## Excerpt
::::
# Guide Rails for CSM



## vamtjewboy (Nov 16, 2007)

I'd love to see homemade guide rails. How do you guys keep the rails on tight for the first cut? i'd love to see pictures or hear a description of what some of u all have rigged up...preferably something simple and easy to build that makes me slap myself on the forehead and say, "Now why didn't i think of that?!"

I have various sizes of guide rails i made from rectagular stock; it's like channel but with the fourth side. it is very rigid and doesn't bend; it stays very straght. i have two pieces of steel welded between them on each end that i nail into both ends of the logs. no matter how much i nail it in, it still wiggles a little and i don't get completely flat lumber. help! thanks! -nick


----------



## BlueRider (Nov 16, 2007)

I have two methods I regularly use. the quick and easy way is to slap a 2x12 on top of the log and shoot some screws into the log. I use a counter sink so I don't accedently snap a screw and to also make sure the screw dosen't hang up the mill. I try to put 4 screws 2 near each end and as close to the edges as possible. the board I use has a bit of a twist in it so I sight down the board and throw a wooden wedge under a corner or two and get it flat. I shoot a screw through any wedges to make sure they don't vibrate loose. This method is best on small to medium size logs the log pictured is actually bigger then what I normally like to use this method on, but it worked.

The second method I use and the one used on the maple log is a frame I made that is actually the outfeed table for my table saw(love those removable hinge pins). It is make of 1 1/2" x 1 1/2" x 3/16" angle and measures 84" x 24". I attach it in two diferent ways. for really long logs I temporarily nail a couple of sticks on each end and run a pair of string lines 22" apart along the top. the string lines need to be parallel in height and parallel to the pith of the log. I then drive some 9" lag bolts into the log along the lines and drive them in so they are level with the string lines. I then place the angle table on the heads of the lags. When I mill to the end of the table I have to stop and take the mill apart so I can move the table to the next pair of bolts and put it all back together and contine. As you can imagine this is where this method is a huge hassle and very time consuming. I have only done this on 2 logs. I use a scrap of tie wire to secure the angle iron table to one or two of the lags, but it still has a bit of wobble in it. Some is likely due to the mill being set so high and some is the lags moving.
::::
## Record extracts
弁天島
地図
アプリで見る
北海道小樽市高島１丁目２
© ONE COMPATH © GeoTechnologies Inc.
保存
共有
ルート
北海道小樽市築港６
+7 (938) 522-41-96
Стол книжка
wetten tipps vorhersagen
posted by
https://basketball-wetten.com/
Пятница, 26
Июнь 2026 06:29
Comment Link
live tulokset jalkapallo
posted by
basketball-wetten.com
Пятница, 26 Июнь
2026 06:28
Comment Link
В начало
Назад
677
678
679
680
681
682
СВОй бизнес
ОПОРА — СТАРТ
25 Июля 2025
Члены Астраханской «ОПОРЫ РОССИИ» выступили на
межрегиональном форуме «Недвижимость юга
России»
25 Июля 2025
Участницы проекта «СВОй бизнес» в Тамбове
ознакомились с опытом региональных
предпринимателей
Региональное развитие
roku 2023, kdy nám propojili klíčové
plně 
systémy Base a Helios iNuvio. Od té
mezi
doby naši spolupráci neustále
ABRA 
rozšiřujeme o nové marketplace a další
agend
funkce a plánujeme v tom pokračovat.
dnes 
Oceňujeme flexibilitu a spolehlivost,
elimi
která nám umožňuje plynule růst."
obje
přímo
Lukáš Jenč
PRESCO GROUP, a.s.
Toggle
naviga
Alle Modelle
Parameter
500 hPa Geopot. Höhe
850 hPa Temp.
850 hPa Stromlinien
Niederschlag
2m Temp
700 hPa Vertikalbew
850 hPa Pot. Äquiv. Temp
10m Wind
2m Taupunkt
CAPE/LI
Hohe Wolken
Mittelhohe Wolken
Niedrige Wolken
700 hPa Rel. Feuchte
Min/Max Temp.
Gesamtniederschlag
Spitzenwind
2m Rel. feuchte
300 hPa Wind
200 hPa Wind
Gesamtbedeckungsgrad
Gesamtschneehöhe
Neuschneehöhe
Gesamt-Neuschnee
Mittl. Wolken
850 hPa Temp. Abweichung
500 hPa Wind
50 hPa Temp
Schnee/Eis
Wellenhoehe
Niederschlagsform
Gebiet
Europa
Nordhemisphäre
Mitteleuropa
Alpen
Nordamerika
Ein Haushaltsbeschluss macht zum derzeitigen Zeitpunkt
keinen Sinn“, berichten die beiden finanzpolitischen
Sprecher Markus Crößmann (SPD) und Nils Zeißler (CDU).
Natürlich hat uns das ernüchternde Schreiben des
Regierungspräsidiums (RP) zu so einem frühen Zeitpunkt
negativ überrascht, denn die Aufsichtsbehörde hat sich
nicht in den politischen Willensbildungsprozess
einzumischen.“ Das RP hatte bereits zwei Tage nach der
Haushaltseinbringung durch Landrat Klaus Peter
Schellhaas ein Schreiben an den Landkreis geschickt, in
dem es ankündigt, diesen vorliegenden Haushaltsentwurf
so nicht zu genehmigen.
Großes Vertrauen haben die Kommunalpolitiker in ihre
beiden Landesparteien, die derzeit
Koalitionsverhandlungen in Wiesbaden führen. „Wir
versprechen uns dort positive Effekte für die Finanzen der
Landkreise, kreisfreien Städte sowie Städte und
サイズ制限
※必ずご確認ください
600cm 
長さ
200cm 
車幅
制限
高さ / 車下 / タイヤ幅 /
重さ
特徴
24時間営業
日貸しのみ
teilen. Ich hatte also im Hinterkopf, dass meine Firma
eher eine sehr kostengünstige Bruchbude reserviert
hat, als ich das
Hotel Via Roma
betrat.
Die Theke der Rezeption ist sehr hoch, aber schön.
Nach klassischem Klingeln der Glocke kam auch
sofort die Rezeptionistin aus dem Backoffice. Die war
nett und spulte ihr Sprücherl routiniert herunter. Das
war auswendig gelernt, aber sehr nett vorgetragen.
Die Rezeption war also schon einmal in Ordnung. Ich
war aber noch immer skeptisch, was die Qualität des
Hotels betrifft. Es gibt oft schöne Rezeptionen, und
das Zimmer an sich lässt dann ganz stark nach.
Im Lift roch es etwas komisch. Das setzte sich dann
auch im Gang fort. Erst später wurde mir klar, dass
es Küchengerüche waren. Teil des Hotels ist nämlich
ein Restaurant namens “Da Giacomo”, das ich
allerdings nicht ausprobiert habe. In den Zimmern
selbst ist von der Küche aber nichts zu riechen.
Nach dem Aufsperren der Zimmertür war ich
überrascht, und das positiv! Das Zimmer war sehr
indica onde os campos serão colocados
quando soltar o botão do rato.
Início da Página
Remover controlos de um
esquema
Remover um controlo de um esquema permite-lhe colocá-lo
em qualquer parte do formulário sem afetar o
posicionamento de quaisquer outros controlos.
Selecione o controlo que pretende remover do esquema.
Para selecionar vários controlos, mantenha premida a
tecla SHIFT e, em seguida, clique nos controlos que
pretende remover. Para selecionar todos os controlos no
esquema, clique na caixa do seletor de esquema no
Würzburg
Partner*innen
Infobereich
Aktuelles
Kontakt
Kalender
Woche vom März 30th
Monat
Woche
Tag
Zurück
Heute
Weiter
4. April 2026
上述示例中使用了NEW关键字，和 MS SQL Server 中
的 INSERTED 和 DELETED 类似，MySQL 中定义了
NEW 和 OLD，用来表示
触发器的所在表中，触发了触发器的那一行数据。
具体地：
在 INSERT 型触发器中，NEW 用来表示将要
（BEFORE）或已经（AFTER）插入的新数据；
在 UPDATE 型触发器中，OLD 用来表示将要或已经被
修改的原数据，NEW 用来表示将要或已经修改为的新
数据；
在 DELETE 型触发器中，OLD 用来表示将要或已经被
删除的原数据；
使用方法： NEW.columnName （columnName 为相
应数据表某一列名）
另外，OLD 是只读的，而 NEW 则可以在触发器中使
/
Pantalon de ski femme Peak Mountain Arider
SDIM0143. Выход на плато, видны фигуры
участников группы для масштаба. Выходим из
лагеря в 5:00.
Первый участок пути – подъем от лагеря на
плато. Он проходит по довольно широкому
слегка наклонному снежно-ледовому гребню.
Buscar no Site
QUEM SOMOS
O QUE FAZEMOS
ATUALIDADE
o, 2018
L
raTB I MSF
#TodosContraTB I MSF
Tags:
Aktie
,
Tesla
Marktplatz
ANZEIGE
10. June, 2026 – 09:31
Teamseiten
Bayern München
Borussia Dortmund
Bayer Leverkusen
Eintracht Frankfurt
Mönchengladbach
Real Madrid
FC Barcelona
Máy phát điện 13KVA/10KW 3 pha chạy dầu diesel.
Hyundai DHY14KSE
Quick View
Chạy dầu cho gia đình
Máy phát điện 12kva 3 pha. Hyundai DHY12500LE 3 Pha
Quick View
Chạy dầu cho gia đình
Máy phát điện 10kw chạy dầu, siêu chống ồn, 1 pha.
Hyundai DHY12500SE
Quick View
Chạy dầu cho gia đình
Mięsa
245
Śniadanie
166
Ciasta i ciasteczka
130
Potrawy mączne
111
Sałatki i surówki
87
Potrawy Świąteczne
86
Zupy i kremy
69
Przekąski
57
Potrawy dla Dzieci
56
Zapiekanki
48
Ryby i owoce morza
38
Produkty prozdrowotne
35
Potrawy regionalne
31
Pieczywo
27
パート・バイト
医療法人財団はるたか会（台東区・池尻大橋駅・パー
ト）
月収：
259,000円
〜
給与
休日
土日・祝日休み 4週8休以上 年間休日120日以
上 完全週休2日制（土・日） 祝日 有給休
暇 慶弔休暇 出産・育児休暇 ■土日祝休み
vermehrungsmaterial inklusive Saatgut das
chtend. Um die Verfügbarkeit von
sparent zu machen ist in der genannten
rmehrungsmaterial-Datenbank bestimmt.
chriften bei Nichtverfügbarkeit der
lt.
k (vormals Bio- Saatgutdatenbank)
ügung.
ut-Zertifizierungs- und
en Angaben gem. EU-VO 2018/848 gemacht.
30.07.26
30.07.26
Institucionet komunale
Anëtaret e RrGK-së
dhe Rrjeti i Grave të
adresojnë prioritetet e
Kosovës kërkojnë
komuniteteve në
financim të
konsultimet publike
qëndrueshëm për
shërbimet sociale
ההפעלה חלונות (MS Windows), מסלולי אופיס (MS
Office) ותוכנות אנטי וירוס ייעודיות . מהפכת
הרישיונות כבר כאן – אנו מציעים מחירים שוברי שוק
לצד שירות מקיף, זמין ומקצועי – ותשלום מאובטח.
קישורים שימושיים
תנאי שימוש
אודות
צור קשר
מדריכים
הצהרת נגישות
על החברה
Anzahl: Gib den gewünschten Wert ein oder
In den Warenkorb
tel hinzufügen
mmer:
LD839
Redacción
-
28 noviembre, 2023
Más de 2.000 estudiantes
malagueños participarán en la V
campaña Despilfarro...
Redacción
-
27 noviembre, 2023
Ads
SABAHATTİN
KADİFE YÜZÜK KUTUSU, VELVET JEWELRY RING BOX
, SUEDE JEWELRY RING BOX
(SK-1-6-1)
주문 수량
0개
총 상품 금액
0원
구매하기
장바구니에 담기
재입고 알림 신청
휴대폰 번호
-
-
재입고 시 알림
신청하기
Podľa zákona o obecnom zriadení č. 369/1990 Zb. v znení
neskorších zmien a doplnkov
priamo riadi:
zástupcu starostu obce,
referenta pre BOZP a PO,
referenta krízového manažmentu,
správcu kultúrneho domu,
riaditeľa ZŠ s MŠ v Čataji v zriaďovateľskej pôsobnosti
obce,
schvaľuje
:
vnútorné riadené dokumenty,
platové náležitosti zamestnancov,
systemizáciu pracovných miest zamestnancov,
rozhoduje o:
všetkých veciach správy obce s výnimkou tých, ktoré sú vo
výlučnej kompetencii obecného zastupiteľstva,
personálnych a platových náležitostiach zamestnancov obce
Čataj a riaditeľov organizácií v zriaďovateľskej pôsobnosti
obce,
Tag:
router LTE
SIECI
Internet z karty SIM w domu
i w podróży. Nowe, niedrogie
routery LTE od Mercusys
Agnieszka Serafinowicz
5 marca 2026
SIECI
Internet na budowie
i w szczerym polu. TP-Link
::::
## Work request
Reproduce the stretch of the guide rails thread above from "I have various" through "BlueRider (Nov 16, 2007)", with no changes.

## Answer box
I have various sizes of guide rails i made from rectagular stock; it's like channel but with the fourth side. it is very rigid and doesn't bend; it stays very straght. i have two pieces of steel welded between them on each end that i nail into both ends of the logs. no matter how much i nail it in, it still wiggles a little and i don't get completely flat lumber. help! thanks! -nick


----------



## BlueRider (Nov 16, 2007)